Lentement mais sûrement, l’étau s’est resserré. Chaque nouvelle arrestation d’un haut gradé de la police n’était qu’un pas de plus qui conduisait inévitablement les enquêteurs vers l’ancien commissaire de police Dip. Après le défilé de plusieurs cadres arrêtés en marge de l’affaire Reward Money, c’est désormais l’ex-numéro un des Casernes centrales qui dort en cellule. Une chute spectaculaire que d’aucuns voient comme une revanche, tandis que d’autres considèrent cet épisode comme un juste retour des choses. C’est dire à quel point l’homme incarnait, à lui seul, l’arrogance d’un pouvoir aujourd’hui déchu : passe-droits, abus d’autorité, exploitation des institutions pour des bénéfices personnels.

Les Moustass Leaks avaient déjà écorné l’image de l’ancien commissaire auprès d’une population ébranlée par une succession de polémiques où son nom fut cité. L’épisode de janvier 2023, lorsqu’on apprenait que son fils avait bénéficié de la grâce présidentielle, avait soulevé une vague d’indignation. Celui-ci, condamné à 12 mois de prison pour détournement de fonds au préjudice de son ancien employeur, avait fait appel à la Cour suprême où il avait subi un revers et logeant ensuite une demande pour faire appel au Privy Council. Si la demande lui fut refusée, la rapidité avec laquelle il avait obtenu la grâce présidentielle, les procédures entourant cette clémence, la proximité du commissaire de police avec le MSM avaient jeté le doute sur la séparation des pouvoirs renforçant le sentiment d’une justice à deux vitesses réservée aux fils bien nés.

Mais s’il y a une affaire qui a marqué le mandat de l’ex-commissaire, c’est bien son bras de fer avec le DPP. Actions judiciaires, contestation des prérogatives de Me Ahmine, remise en question des libérations conditionnelles essentiellement quand il s’agissait des opposants du pouvoir, attaques personnelles lorsqu’il qualifia d’«Evil Evidence» la position du DPP dans l’affaire Bruneau Laurette, tentative d’imposer des avocats privés dans des affaires d’État…

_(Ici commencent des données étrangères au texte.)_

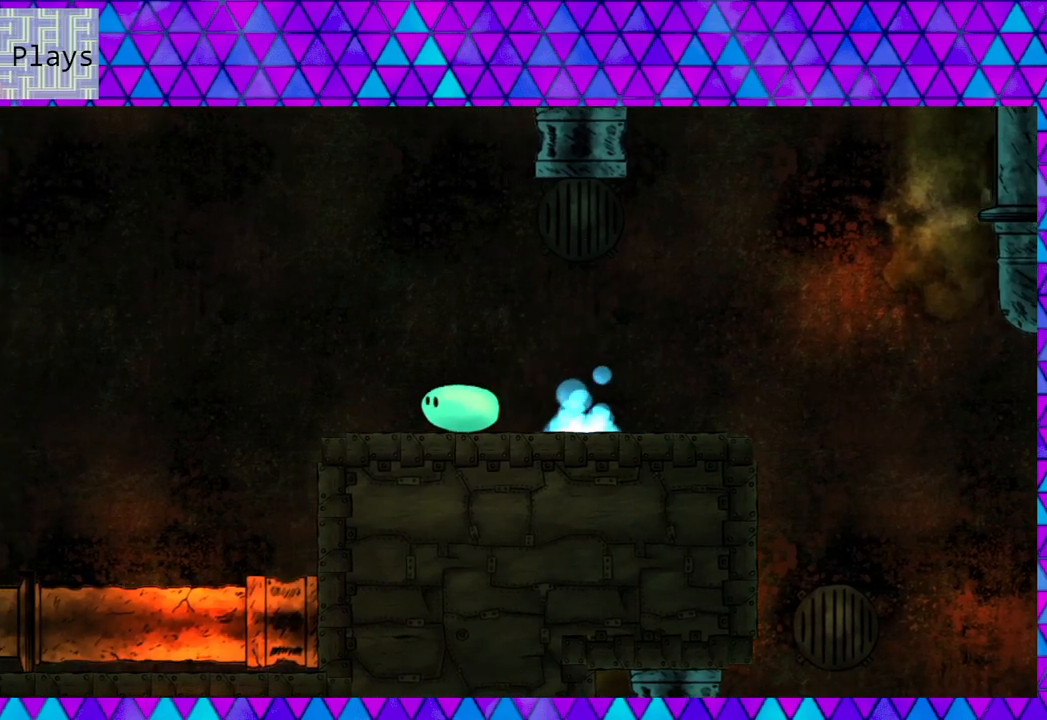
{"buttons": ["DPAD_LEFT"], "right_stick": "center", "events": []}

L’indécence de Dip, le manque de respect envers des postes constitutionnels, ses commentaires sur des affaires judiciaires, la convocation régulière des journalistes, avocats et opposants politiques aux Casernes centrales sont autant de dérives qui, sous sa responsabilité, ont donné au pays une image d’État policier.

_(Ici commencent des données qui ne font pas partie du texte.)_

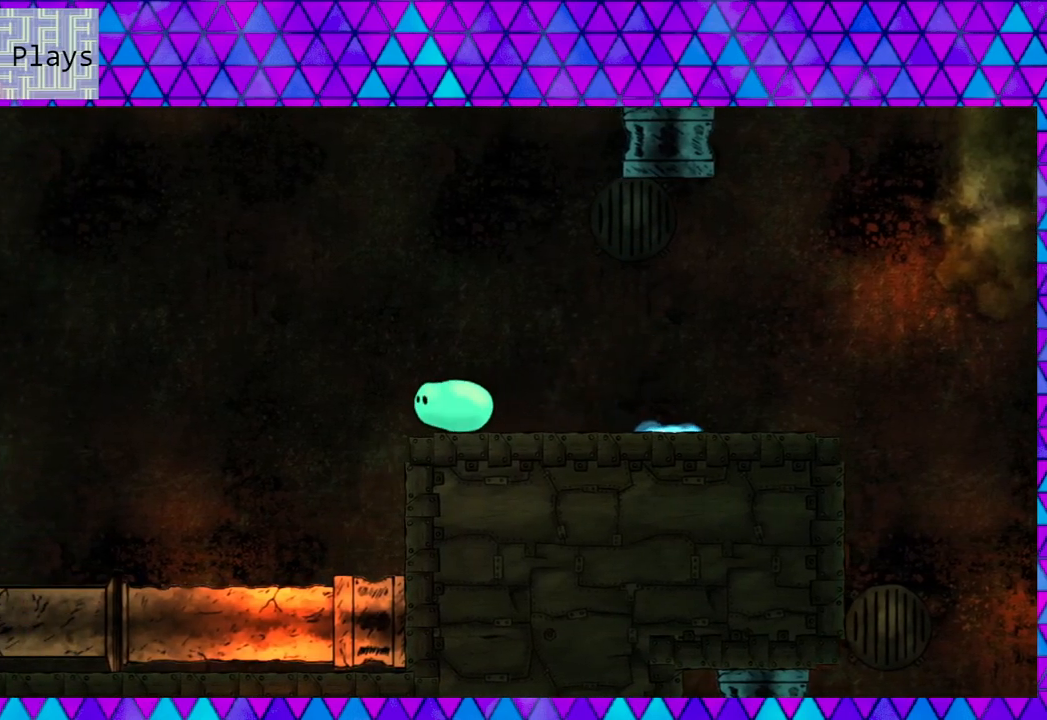
{"buttons": ["B", "DPAD_LEFT"], "right_stick": "center", "events": [[67, "B", "down"]]}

Aujourd’hui, l’affaire Reward Money éclabousse tout un système (avec la bénédiction des dirigeants d’alors ?) et révèle des toiles entremêlées d’une immense mafia instituée par certains qui, sans scrupule, se sont servis dans les caisses de l’État et détournant sans scrupule Rs 198 millions ! Les coupables seront-ils punis et contraints de rembourser cet argent des contribuables ? C’est toute la question que se pose un public avide de justice et lassé des abus. D’où la scène montrant des citoyens en colère se pressant aux abords de la cour, n’hésitant pas à huer l’ancien commissaire, et qui traduit un ras-le-bol d’une population en quête de réparation.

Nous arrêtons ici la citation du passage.